Exercise objective:
In your copy of the records, include every word exactly and no pictures.
[[ Data records open ]]
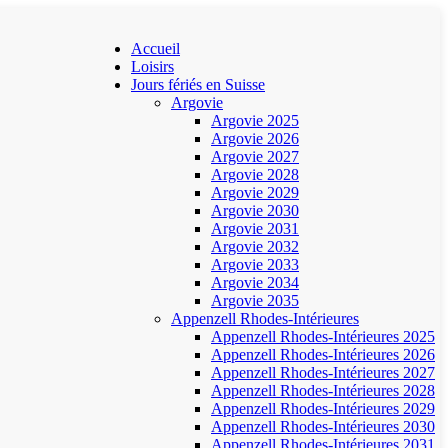
Accueil
Loisirs
Jours fériés en Suisse
Argovie
Argovie 2025
Argovie 2026
Argovie 2027
Argovie 2028
Argovie 2029
Argovie 2030
Argovie 2031
Argovie 2032
Argovie 2033
Argovie 2034
Argovie 2035
Appenzell Rhodes-Intérieures
Appenzell Rhodes-Intérieures 2025
Appenzell Rhodes-Intérieures 2026
Appenzell Rhodes-Intérieures 2027
Appenzell Rhodes-Intérieures 2028
Appenzell Rhodes-Intérieures 2029
Appenzell Rhodes-Intérieures 2030
Appenzell Rhodes-Intérieures 2031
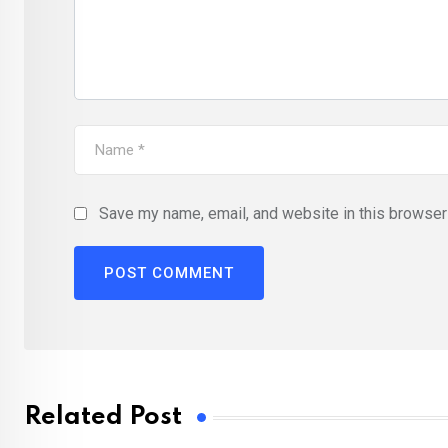
Save my name, email, and website in this browser 
Related Post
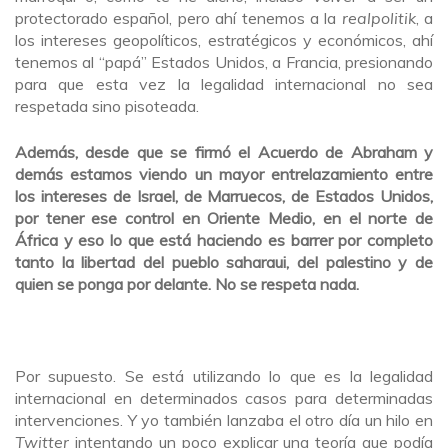
protectorado español, pero ahí tenemos a la
realpolitik
, a
los intereses geopolíticos, estratégicos y económicos, ahí
tenemos al “papá” Estados Unidos, a Francia, presionando
para que esta vez la legalidad internacional no sea
respetada sino pisoteada.
Además, desde que se firmó el Acuerdo de Abraham y
demás estamos viendo un mayor entrelazamiento entre
los intereses de Israel, de Marruecos, de Estados Unidos,
por tener ese control en Oriente Medio, en el norte de
África y eso lo que está haciendo es barrer por completo
tanto la libertad del pueblo saharaui, del palestino y de
quien se ponga por delante. No se respeta nada.
Por supuesto. Se está utilizando lo que es la legalidad
internacional en determinados casos para determinadas
intervenciones. Y yo también lanzaba el otro día un hilo en
Twitter
intentando un poco explicar una teoría que podía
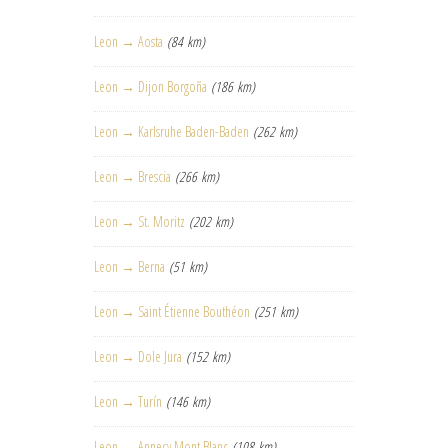
Leon → Aosta
(84 km)
Leon → Dijon Borgoña
(186 km)
Leon → Karlsruhe Baden-Baden
(262 km)
Leon → Brescia
(266 km)
Leon → St. Moritz
(202 km)
Leon → Berna
(51 km)
Leon → Saint Étienne Bouthéon
(251 km)
Leon → Dole Jura
(152 km)
Leon → Turín
(146 km)
Leon → Annecy Mont Blanc
(108 km)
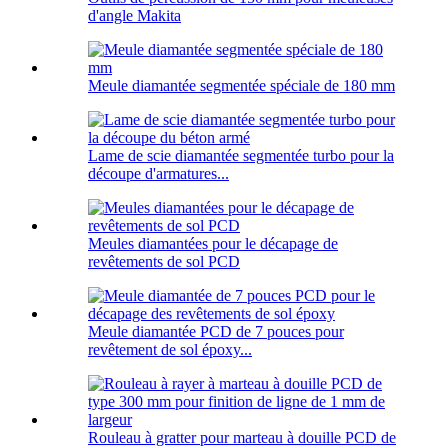
d'angle Makita
Meule diamantée segmentée spéciale de 180 mm
Lame de scie diamantée segmentée turbo pour la
découpe d'armatures...
Meules diamantées pour le décapage de
revêtements de sol PCD
Meule diamantée PCD de 7 pouces pour
revêtement de sol époxy...
Rouleau à gratter pour marteau à douille PCD de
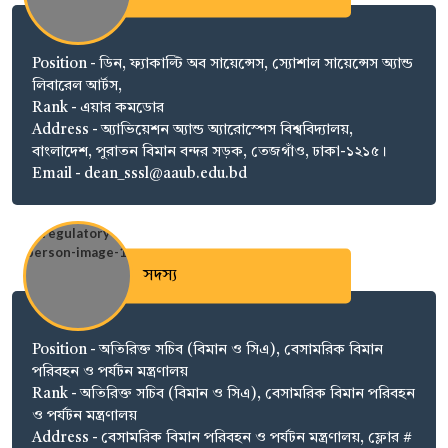
Position - ডিন, ফ্যাকাল্টি অব সায়েন্সেস, স্যোশাল সায়েন্সেস অ্যান্ড
লিবারেল আর্টস,
Rank - এয়ার কমডোর
Address - অ্যাভিয়েশন অ্যান্ড অ্যারোস্পেস বিশ্ববিদ্যালয়,
বাংলাদেশ, পুরাতন বিমান বন্দর সড়ক, তেজগাঁও, ঢাকা-১২১৫।
Email - dean_sssl@aaub.edu.bd
সদস্য
Position - অতিরিক্ত সচিব (বিমান ও সিএ), বেসামরিক বিমান
পরিবহন ও পর্যটন মন্ত্রণালয়
Rank - অতিরিক্ত সচিব (বিমান ও সিএ), বেসামরিক বিমান পরিবহন
ও পর্যটন মন্ত্রণালয়
Address - বেসামরিক বিমান পরিবহন ও পর্যটন মন্ত্রণালয়, ফ্লোর #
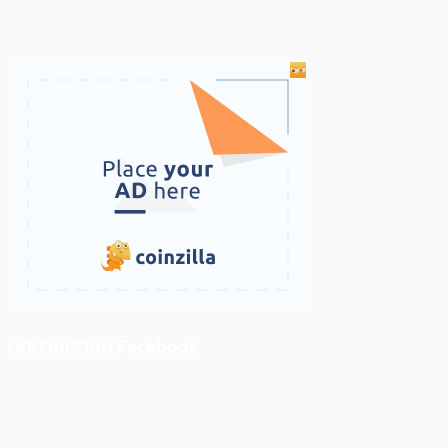
ติดตามเราบน Facebook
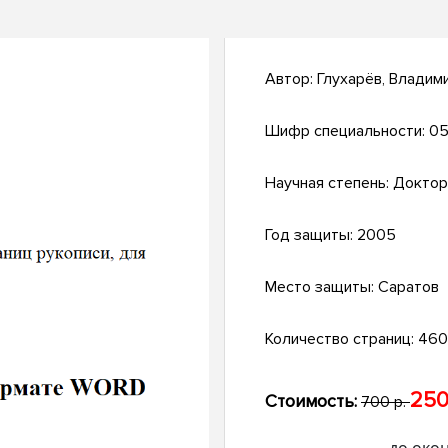
Автор:
Глухарёв, Владим
Шифр специальности:
05
Научная степень:
Доктор
Год защиты:
2005
Место защиты:
Саратов
Количество страниц:
460 
250
Стоимость:
700 р.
[[ Data records closed ]]
Answer section:
Accueil
Loisirs
Jours fériés en Suisse
Argovie
Argovie 2025
Argovie 2026
Argovie 2027
Argovie 2028
Argovie 2029
Argovie 2030
Argovie 2031
Argovie 2032
Argovie 2033
Argovie 2034
Argovie 2035
Appenzell Rhodes-Intérieures
Appenzell Rhodes-Intérieures 2025
Appenzell Rhodes-Intérieures 2026
Appenzell Rhodes-Intérieures 2027
Appenzell Rhodes-Intérieures 2028
Appenzell Rhodes-Intérieures 2029
Appenzell Rhodes-Intérieures 2030
Appenzell Rhodes-Intérieures 2031
Save my name, email, and website in this browser 
Related Post
protectorado español, pero ahí tenemos a la
realpolitik
, a
los intereses geopolíticos, estratégicos y económicos, ahí
tenemos al “papá” Estados Unidos, a Francia, presionando
para que esta vez la legalidad internacional no sea
respetada sino pisoteada.
Además, desde que se firmó el Acuerdo de Abraham y
demás estamos viendo un mayor entrelazamiento entre
los intereses de Israel, de Marruecos, de Estados Unidos,
por tener ese control en Oriente Medio, en el norte de
África y eso lo que está haciendo es barrer por completo
tanto la libertad del pueblo saharaui, del palestino y de
quien se ponga por delante. No se respeta nada.
Por supuesto. Se está utilizando lo que es la legalidad
internacional en determinados casos para determinadas
intervenciones. Y yo también lanzaba el otro día un hilo en
Twitter
intentando un poco explicar una teoría que podía
Leon → Aosta
(84 km)
Leon → Dijon Borgoña
(186 km)
Leon → Karlsruhe Baden-Baden
(262 km)
Leon → Brescia
(266 km)
Leon → St. Moritz
(202 km)
Leon → Berna
(51 km)
Leon → Saint Étienne Bouthéon
(251 km)
Leon → Dole Jura
(152 km)
Leon → Turín
(146 km)
Leon → Annecy Mont Blanc
(108 km)
d'angle Makita
Meule diamantée segmentée spéciale de 180 mm
Lame de scie diamantée segmentée turbo pour la
découpe d'armatures...
Meules diamantées pour le décapage de
revêtements de sol PCD
Meule diamantée PCD de 7 pouces pour
revêtement de sol époxy...
Rouleau à gratter pour marteau à douille PCD de
Position - ডিন, ফ্যাকাল্টি অব সায়েন্সেস, স্যোশাল সায়েন্সেস অ্যান্ড
লিবারেল আর্টস,
Rank - এয়ার কমডোর
Address - অ্যাভিয়েশন অ্যান্ড অ্যারোস্পেস বিশ্ববিদ্যালয়,
বাংলাদেশ, পুরাতন বিমান বন্দর সড়ক, তেজগাঁও, ঢাকা-১২১৫।
Email - dean_sssl@aaub.edu.bd
সদস্য
Position - অতিরিক্ত সচিব (বিমান ও সিএ), বেসামরিক বিমান
পরিবহন ও পর্যটন মন্ত্রণালয়
Rank - অতিরিক্ত সচিব (বিমান ও সিএ), বেসামরিক বিমান পরিবহন
ও পর্যটন মন্ত্রণালয়
Address - বেসামরিক বিমান পরিবহন ও পর্যটন মন্ত্রণালয়, ফ্লোর #
ติดตามเราบน Facebook
Автор:
Глухарёв, Владим
Шифр специальности:
05
Научная степень:
Доктор
Год защиты:
2005
Место защиты:
Саратов
Количество страниц:
460 
250
Стоимость:
700 р.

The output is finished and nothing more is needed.